- Exercise objective -
Recast the material below as a JSON list of strings, one string per line, leaving out any blank lines.

- Supplied records -
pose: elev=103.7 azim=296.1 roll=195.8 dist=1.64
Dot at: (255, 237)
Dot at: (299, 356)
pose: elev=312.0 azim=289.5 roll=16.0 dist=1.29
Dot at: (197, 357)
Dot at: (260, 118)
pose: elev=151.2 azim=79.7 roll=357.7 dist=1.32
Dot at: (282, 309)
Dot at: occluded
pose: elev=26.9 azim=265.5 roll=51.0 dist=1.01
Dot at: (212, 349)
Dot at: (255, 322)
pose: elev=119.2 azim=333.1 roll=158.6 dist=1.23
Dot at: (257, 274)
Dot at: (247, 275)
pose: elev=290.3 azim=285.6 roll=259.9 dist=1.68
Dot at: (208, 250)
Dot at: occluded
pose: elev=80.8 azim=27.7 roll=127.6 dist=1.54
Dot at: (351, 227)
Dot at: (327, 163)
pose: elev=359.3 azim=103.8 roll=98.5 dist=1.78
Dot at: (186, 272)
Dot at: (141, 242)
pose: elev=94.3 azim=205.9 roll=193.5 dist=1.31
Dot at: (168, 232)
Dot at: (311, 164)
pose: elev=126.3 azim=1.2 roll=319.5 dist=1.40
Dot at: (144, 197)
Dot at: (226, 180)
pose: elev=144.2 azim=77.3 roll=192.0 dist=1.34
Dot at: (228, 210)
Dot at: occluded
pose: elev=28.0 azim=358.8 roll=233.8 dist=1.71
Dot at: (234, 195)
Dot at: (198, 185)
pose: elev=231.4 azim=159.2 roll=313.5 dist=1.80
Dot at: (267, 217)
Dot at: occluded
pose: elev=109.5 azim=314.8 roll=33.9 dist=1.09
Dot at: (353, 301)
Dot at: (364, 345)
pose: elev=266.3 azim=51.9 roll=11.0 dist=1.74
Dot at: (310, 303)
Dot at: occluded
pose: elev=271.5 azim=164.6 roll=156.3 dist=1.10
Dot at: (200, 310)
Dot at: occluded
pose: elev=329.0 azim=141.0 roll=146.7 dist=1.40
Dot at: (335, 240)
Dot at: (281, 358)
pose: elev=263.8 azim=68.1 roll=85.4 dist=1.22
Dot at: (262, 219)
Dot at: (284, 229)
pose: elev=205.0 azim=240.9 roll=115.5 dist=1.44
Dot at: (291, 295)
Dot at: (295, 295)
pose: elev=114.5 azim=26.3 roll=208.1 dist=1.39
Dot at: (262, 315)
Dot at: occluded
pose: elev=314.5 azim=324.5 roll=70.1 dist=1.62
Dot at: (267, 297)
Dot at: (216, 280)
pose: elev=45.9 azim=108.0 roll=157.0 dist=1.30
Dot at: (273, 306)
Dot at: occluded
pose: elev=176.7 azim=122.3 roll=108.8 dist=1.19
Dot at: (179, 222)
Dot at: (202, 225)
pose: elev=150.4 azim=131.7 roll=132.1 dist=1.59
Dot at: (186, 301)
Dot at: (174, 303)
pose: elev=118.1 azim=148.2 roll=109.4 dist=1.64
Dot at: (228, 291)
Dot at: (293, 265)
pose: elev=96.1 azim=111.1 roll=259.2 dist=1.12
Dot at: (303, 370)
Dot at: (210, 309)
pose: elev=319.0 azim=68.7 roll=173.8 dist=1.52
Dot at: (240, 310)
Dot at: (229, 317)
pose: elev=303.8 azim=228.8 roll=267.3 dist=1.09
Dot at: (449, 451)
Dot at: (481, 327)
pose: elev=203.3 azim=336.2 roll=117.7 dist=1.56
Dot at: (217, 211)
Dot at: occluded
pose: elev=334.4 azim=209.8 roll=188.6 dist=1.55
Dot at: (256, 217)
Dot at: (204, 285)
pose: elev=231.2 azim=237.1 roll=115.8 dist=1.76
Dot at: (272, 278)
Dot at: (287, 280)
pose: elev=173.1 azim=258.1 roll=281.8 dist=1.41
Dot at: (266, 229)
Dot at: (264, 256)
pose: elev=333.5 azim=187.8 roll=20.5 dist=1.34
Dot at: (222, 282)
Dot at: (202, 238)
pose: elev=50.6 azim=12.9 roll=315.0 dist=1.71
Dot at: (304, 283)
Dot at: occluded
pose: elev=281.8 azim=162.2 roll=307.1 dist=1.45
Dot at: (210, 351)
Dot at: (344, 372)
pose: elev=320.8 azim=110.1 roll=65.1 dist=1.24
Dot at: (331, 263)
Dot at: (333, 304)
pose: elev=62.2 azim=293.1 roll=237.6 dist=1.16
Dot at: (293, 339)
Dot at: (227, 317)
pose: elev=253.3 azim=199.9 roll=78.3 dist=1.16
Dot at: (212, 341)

- Finished answer -
[
  "pose: elev=103.7 azim=296.1 roll=195.8 dist=1.64",
  "Dot at: (255, 237)",
  "Dot at: (299, 356)",
  "pose: elev=312.0 azim=289.5 roll=16.0 dist=1.29",
  "Dot at: (197, 357)",
  "Dot at: (260, 118)",
  "pose: elev=151.2 azim=79.7 roll=357.7 dist=1.32",
  "Dot at: (282, 309)",
  "Dot at: occluded",
  "pose: elev=26.9 azim=265.5 roll=51.0 dist=1.01",
  "Dot at: (212, 349)",
  "Dot at: (255, 322)",
  "pose: elev=119.2 azim=333.1 roll=158.6 dist=1.23",
  "Dot at: (257, 274)",
  "Dot at: (247, 275)",
  "pose: elev=290.3 azim=285.6 roll=259.9 dist=1.68",
  "Dot at: (208, 250)",
  "Dot at: occluded",
  "pose: elev=80.8 azim=27.7 roll=127.6 dist=1.54",
  "Dot at: (351, 227)",
  "Dot at: (327, 163)",
  "pose: elev=359.3 azim=103.8 roll=98.5 dist=1.78",
  "Dot at: (186, 272)",
  "Dot at: (141, 242)",
  "pose: elev=94.3 azim=205.9 roll=193.5 dist=1.31",
  "Dot at: (168, 232)",
  "Dot at: (311, 164)",
  "pose: elev=126.3 azim=1.2 roll=319.5 dist=1.40",
  "Dot at: (144, 197)",
  "Dot at: (226, 180)",
  "pose: elev=144.2 azim=77.3 roll=192.0 dist=1.34",
  "Dot at: (228, 210)",
  "Dot at: occluded",
  "pose: elev=28.0 azim=358.8 roll=233.8 dist=1.71",
  "Dot at: (234, 195)",
  "Dot at: (198, 185)",
  "pose: elev=231.4 azim=159.2 roll=313.5 dist=1.80",
  "Dot at: (267, 217)",
  "Dot at: occluded",
  "pose: elev=109.5 azim=314.8 roll=33.9 dist=1.09",
  "Dot at: (353, 301)",
  "Dot at: (364, 345)",
  "pose: elev=266.3 azim=51.9 roll=11.0 dist=1.74",
  "Dot at: (310, 303)",
  "Dot at: occluded",
  "pose: elev=271.5 azim=164.6 roll=156.3 dist=1.10",
  "Dot at: (200, 310)",
  "Dot at: occluded",
  "pose: elev=329.0 azim=141.0 roll=146.7 dist=1.40",
  "Dot at: (335, 240)",
  "Dot at: (281, 358)",
  "pose: elev=263.8 azim=68.1 roll=85.4 dist=1.22",
  "Dot at: (262, 219)",
  "Dot at: (284, 229)",
  "pose: elev=205.0 azim=240.9 roll=115.5 dist=1.44",
  "Dot at: (291, 295)",
  "Dot at: (295, 295)",
  "pose: elev=114.5 azim=26.3 roll=208.1 dist=1.39",
  "Dot at: (262, 315)",
  "Dot at: occluded",
  "pose: elev=314.5 azim=324.5 roll=70.1 dist=1.62",
  "Dot at: (267, 297)",
  "Dot at: (216, 280)",
  "pose: elev=45.9 azim=108.0 roll=157.0 dist=1.30",
  "Dot at: (273, 306)",
  "Dot at: occluded",
  "pose: elev=176.7 azim=122.3 roll=108.8 dist=1.19",
  "Dot at: (179, 222)",
  "Dot at: (202, 225)",
  "pose: elev=150.4 azim=131.7 roll=132.1 dist=1.59",
  "Dot at: (186, 301)",
  "Dot at: (174, 303)",
  "pose: elev=118.1 azim=148.2 roll=109.4 dist=1.64",
  "Dot at: (228, 291)",
  "Dot at: (293, 265)",
  "pose: elev=96.1 azim=111.1 roll=259.2 dist=1.12",
  "Dot at: (303, 370)",
  "Dot at: (210, 309)",
  "pose: elev=319.0 azim=68.7 roll=173.8 dist=1.52",
  "Dot at: (240, 310)",
  "Dot at: (229, 317)",
  "pose: elev=303.8 azim=228.8 roll=267.3 dist=1.09",
  "Dot at: (449, 451)",
  "Dot at: (481, 327)",
  "pose: elev=203.3 azim=336.2 roll=117.7 dist=1.56",
  "Dot at: (217, 211)",
  "Dot at: occluded",
  "pose: elev=334.4 azim=209.8 roll=188.6 dist=1.55",
  "Dot at: (256, 217)",
  "Dot at: (204, 285)",
  "pose: elev=231.2 azim=237.1 roll=115.8 dist=1.76",
  "Dot at: (272, 278)",
  "Dot at: (287, 280)",
  "pose: elev=173.1 azim=258.1 roll=281.8 dist=1.41",
  "Dot at: (266, 229)",
  "Dot at: (264, 256)",
  "pose: elev=333.5 azim=187.8 roll=20.5 dist=1.34",
  "Dot at: (222, 282)",
  "Dot at: (202, 238)",
  "pose: elev=50.6 azim=12.9 roll=315.0 dist=1.71",
  "Dot at: (304, 283)",
  "Dot at: occluded",
  "pose: elev=281.8 azim=162.2 roll=307.1 dist=1.45",
  "Dot at: (210, 351)",
  "Dot at: (344, 372)",
  "pose: elev=320.8 azim=110.1 roll=65.1 dist=1.24",
  "Dot at: (331, 263)",
  "Dot at: (333, 304)",
  "pose: elev=62.2 azim=293.1 roll=237.6 dist=1.16",
  "Dot at: (293, 339)",
  "Dot at: (227, 317)",
  "pose: elev=253.3 azim=199.9 roll=78.3 dist=1.16",
  "Dot at: (212, 341)"
]